» **Task item**: Every line below from the one with "Screening a" through the one with "ër ndeshjen" is to be repeated exactly, with no picture among them.

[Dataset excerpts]
++++++

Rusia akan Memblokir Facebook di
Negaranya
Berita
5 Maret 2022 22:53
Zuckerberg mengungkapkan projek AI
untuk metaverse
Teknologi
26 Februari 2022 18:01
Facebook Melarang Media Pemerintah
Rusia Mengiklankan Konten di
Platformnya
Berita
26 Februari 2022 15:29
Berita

++++++

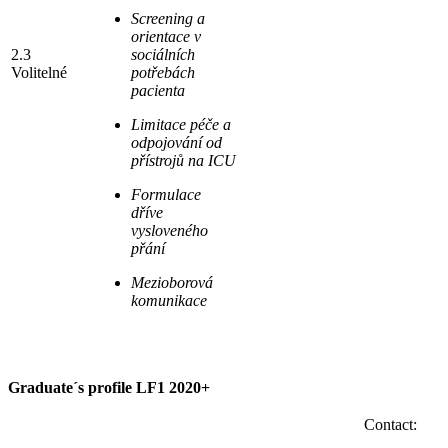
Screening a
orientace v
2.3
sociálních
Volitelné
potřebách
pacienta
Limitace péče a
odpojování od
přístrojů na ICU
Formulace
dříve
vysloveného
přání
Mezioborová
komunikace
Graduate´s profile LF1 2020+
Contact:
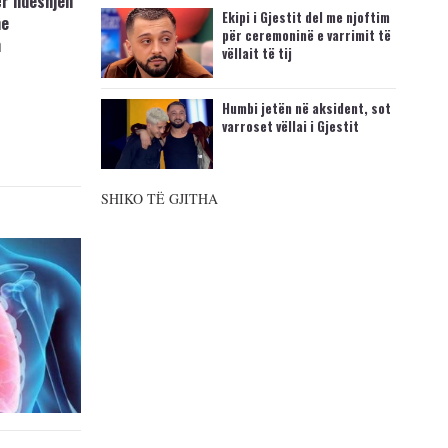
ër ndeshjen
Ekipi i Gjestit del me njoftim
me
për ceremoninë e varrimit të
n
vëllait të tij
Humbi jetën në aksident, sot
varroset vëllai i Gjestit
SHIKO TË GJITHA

++++++

» **Response to the task**:
Screening a
orientace v
2.3
sociálních
Volitelné
potřebách
pacienta
Limitace péče a
odpojování od
přístrojů na ICU
Formulace
dříve
vysloveného
přání
Mezioborová
komunikace
Graduate´s profile LF1 2020+
Contact:
ër ndeshjen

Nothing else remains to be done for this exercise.